Reducing low-value care is another way to eliminate carbon-producing activities associated with unnecessary scans, testing and procedures.
This has been a priority for U-M, thanks to the Michigan Program on Value Enhancement — a collaboration of Michigan Medicine and the University of Michigan Institute for Healthcare Policy that aims to improve the quality of care at the institution — and a partnership with the similarly oriented Michigan Value Collaborative, also referred to as MVC, a collaborative quality initiative that serves the entire state.
Last year, the two organizations collaborated on a study that highlighted how much routine testing was still done before surgeries despite its low value. Berlin was the first author.
“U-M is considered one of the leading institutions studying low-value care and efforts to limit that type of care,” Berlin said. “But like a lot of other centers, we are really just at the precipice of these initiatives. I would anticipate big changes in the next 10 years.”
From gas to (more sustainable) gas
Some sustainability shifts may come even sooner at Michigan Medicine.
For instance, the Department of Anesthesiology recently launched the Green Anesthesia Initiative, or GAIA for short. Its mission: become more environmentally conscious about the types and rates of anesthesia its providers use, another area Agbafe and Berlin say is ripe for improvement.
“This is a topic of fairly intense discussion right now in the field, and I’ve been thinking about it for a while,” said George Mashour, M.D., Ph.D., the chair of the Department of Anesthesiology and the Robert B. Sweet Professor of Anesthesiology at the University of Michigan Medical School. “Unlike other industries, I don't think that we require massive disruption in order to make progress because, fortunately, we have options.”
Several inhaled gases regularly used for anesthesia are A-list offenders when it comes to greenhouse gas production. Nitrous oxide, commonly known as laughing gas, is a greenhouse gas, a direct ozone depleter and does not dissipate from the atmosphere for more than a century after it’s produced.
However, the inhaled anesthetic sevoflurane has much less of an environmental impact than nitrous oxide and other common inhaled agents, so Mashour says it would be a good alternative.
“The overall goal is to shift away from some of these egregious culprits and start making better choices about which drug we use and then also how we use it,” Mashour said.

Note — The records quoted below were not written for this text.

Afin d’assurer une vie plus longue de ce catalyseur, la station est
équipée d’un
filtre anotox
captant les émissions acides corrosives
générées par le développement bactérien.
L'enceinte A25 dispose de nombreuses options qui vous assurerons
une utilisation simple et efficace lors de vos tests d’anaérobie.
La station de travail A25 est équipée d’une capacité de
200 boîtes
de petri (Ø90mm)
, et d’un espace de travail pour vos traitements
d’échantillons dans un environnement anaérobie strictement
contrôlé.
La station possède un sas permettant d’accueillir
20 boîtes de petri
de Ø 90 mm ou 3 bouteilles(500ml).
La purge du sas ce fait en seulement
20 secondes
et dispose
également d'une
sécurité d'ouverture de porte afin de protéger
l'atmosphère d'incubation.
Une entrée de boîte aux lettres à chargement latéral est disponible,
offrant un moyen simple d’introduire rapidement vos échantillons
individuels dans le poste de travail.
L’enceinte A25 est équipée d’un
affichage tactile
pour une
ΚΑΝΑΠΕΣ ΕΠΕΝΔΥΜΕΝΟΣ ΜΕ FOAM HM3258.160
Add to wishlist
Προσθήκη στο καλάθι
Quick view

“The contributions in terms of greenhouse gas effect or ozone-depleting action partly relate to how much is getting pumped out into the atmosphere and that relates directly to how high we have our fresh gas flow,” he added. “If we have, for example, 10 liters going, we’re blowing a lot of anesthetic into the scavenging and waste and atmospheric systems that doesn’t need to be there.”

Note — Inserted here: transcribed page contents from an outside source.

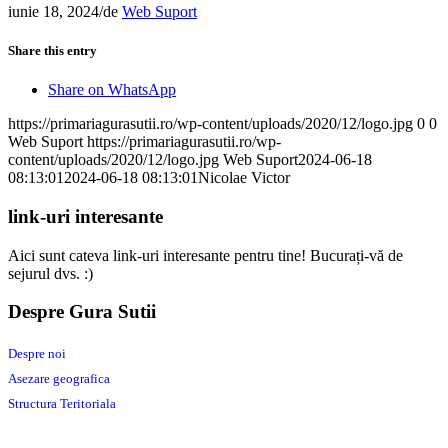
iunie 18, 2024
/
de
Web Suport
Share this entry
Share on WhatsApp
https://primariagurasutii.ro/wp-content/uploads/2020/12/logo.jpg
0
0
Web Suport
https://primariagurasutii.ro/wp-
content/uploads/2020/12/logo.jpg
Web Suport
2024-06-18
08:13:01
2024-06-18 08:13:01
Nicolae Victor
link-uri interesante
Aici sunt cateva link-uri interesante pentru tine! Bucurați-vă de
sejurul dvs. :)
Despre Gura Sutii
Despre noi
Asezare geografica
Structura Teritoriala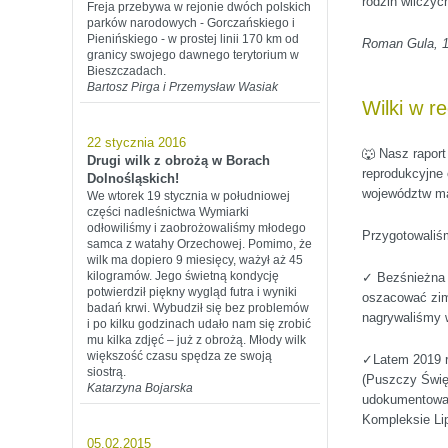
rodzin wilczyc
Freja przebywa w rejonie dwóch polskich
parków narodowych - Gorczańskiego i
Pienińskiego - w prostej linii 170 km od
Roman Gula, 
granicy swojego dawnego terytorium w
Bieszczadach.
Bartosz Pirga i Przemysław Wasiak
Wilki w r
22 stycznia 2016
🐺 Nasz rapor
Drugi wilk z obrożą w Borach
reprodukcyjne
Dolnośląskich!
województw ma
We wtorek 19 stycznia w południowej
części nadleśnictwa Wymiarki
odłowiliśmy i zaobrożowaliśmy młodego
Przygotowaliś
samca z watahy Orzechowej. Pomimo, że
wilk ma dopiero 9 miesięcy, ważył aż 45
kilogramów. Jego świetną kondycję
✓ Bezśnieżna 
potwierdził piękny wygląd futra i wyniki
oszacować zimo
badań krwi. Wybudził się bez problemów
nagrywaliśmy w
i po kilku godzinach udało nam się zrobić
mu kilka zdjęć – już z obrożą. Młody wilk
większość czasu spędza ze swoją
✓Latem 2019 r
siostrą.
(Puszczy Święt
Katarzyna Bojarska
udokumentowal
Kompleksie Lip
05.02.2015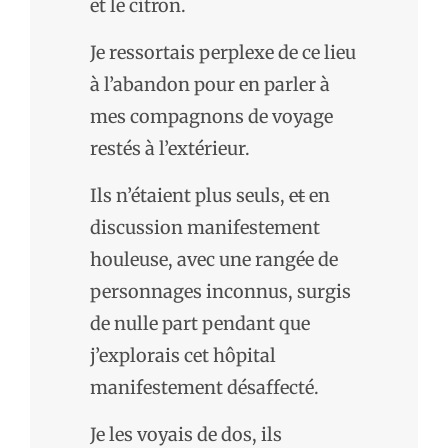
et le citron.
Je ressortais perplexe de ce lieu
à l’abandon pour en parler à
mes compagnons de voyage
restés à l’extérieur.
Ils n’étaient plus seuls,
et
en
discussion manifestement
houleuse, avec une rangée de
personnages inconnus, surgis
de nulle part pendant que
j’explorais cet hôpital
manifestement désaffecté.
Je les voyais de dos, ils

To that end, Mashour’s colleagues in the Department of Anesthesiology are already leading a national initiative to try to reduce anesthetic gas flow rates through the Multicenter Perioperative Outcomes Group, another quality initiative that includes health centers from across the country.
Mashour plans to roll out other elements of GAIA over a three- to- five-year period.
“We could be doing better,” he said. “Right now, we’re starting the conversations, getting people on board and making structural choices in the department to help make it easy for people to do the right thing.”
Funding for collaborative quality initiatives such as MVC and the Multicenter Operatives Group comes from Blue Cross Blue Shield.